少年と少女のおつかい・2
店の裏手にある駐車場に辿り着くと、当たり前のように少年――寒凪秋水はそこにいた。
少し年季の入ったバイクから降りて、ヘルメットを外している。ヘルメットの下から出てきたのは――。
やはり目がくらむほどの鮮やかな赤髪だった。
どうして他の人にはあの『赤』が見えないのだろう? 玖凪にはそれが勿体無いことに思えて仕方が無い。
今はこちらに背を向けているため見えないが、その瞳も宝石のような『赤』のはずだった。そう考えたら唐突に、こちらへ振り向かせてみたいという強い衝動に駆られた。
「あ、あの! すみません!」
自分でも驚くくらい大きな声で呼びかけた。秋水はパッとこちらを向く。
――ああ、やっぱり『赤』だ。
勝手に嬉しくなってしまった。
一方、背後から急に現れた玖凪を認識した秋水は、学校で出遭ったときと違って明らかに動揺していた。ギクリ、と動いてそのまま微動だにしない。
固まっている秋水を前にして、今更ながら玖凪は『赤』以外の要素を再確認することとなった。
男に対する評価が辛口なくりす(荒木田を除く)に「けっこういけてる」と言わしめるほどに端整な顔立ちをしている。やはりヤンキーではない、と思う。むしろ、いろいろ真面目に考えすぎるタイプではないだろうか。
「……」
「あの……」
「…………」
「あのー……」
返事がない。屍というわけではないだろうに。
たっぷり30秒くらいかけた後。秋水はようやく玖凪を凝視しながら絞り出したように声を出す。
「なんで、ここにいる……」
幽霊でも見ているかのような反応だった。
「あの学校で遭うのはまだわかる。だが、なんでここにも出てくるんだ」
「え、あの、どうもすみません」
「これはあれか。お前、ストーカーとかいう奴か」
「ちょ、ストーカーじゃありませんよ! 女の子に使いますかその言葉を!」
探していたのは確かだが、それをストーカーと呼ばれるのは違うと思う。うん、違うよね。
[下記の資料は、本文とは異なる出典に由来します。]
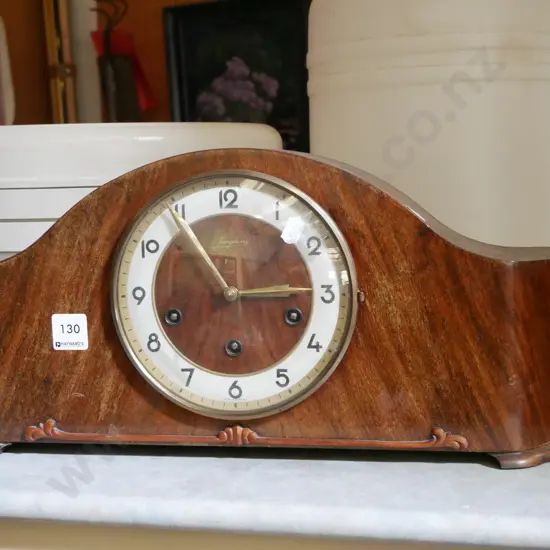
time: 2:54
「私は白南風玖凪です。こちらの下宿でお世話になっている松波高校の二年生です」
「下宿……」
今その存在に思い至ったのか、秋水は一瞬だけほうけた表情を浮かべて、すぐに忌々しげな声で独り言を呟いた。
「未知の奴……知ってて言わなかったな」
――どういう意味だろう?
それはさておき、こうして再会することができた。玖凪がしたいと思っていたことは一つだ。
「あの! 昨日はどうもありがとうございました!」
深々とお辞儀をする。
自分を救ってくれた少年に、これだけはしておきたかった。
別に、秋水のために何かしてあげられるわけではない。大したお礼もできない。それは分かっている。
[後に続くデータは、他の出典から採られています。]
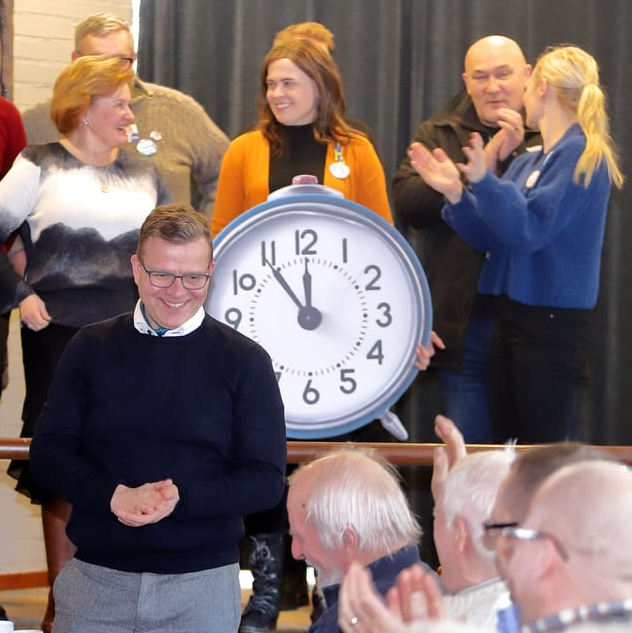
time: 11:54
だが、「運がよかった」の一言で片付けてしまうには赦せないくらい、玖凪は救われた。感謝の言葉を直に伝えなければ気が済まないほどに。だからこれは玖凪なりのけじめであり、自己満足だった。
昨日から引きずっていたことがようやく実現し、ほっとした玖凪は――そのとき気がついた。
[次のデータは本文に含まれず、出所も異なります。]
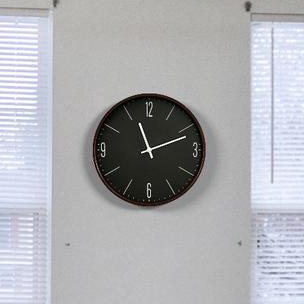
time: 11:11
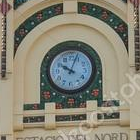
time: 10:03
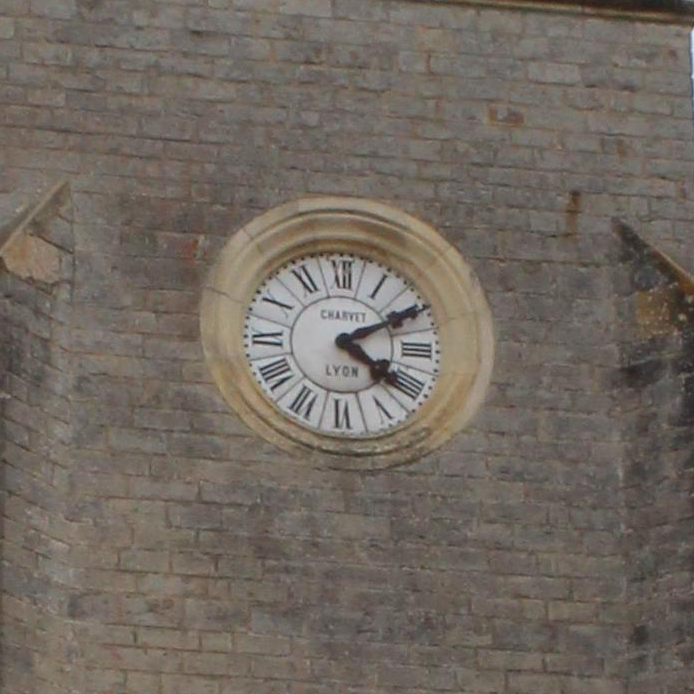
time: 4:10
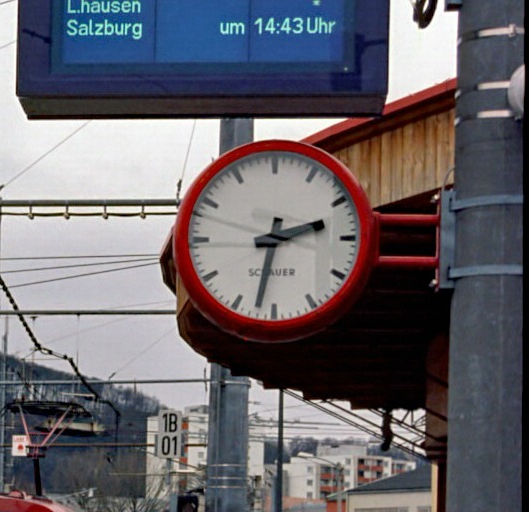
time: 2:32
お辞儀をしている相手、秋水の気配がとてつもなく希薄なことに。
ぱっと頭を上げる。
秋水はそこにいた。消えたり移動したりすることなく、先程とまったく変わらない位置にいた。
むしろ微動だにせず。
つまらないもの、くだらないものを見るような醒めた目をしていた。
彼の周りから人間らしいものの一切が霧散し、そこから感じられるのはぽっかりとした空虚だけだった。
翳った赤い瞳と視線がぶつかる。
「……なんの話だ」
秋水の口からこぼれ出たその一言は、どう好意的に解釈しても照れ隠しではなかった。
昨日の一件などなかったことにしたいという明らかな拒絶だった。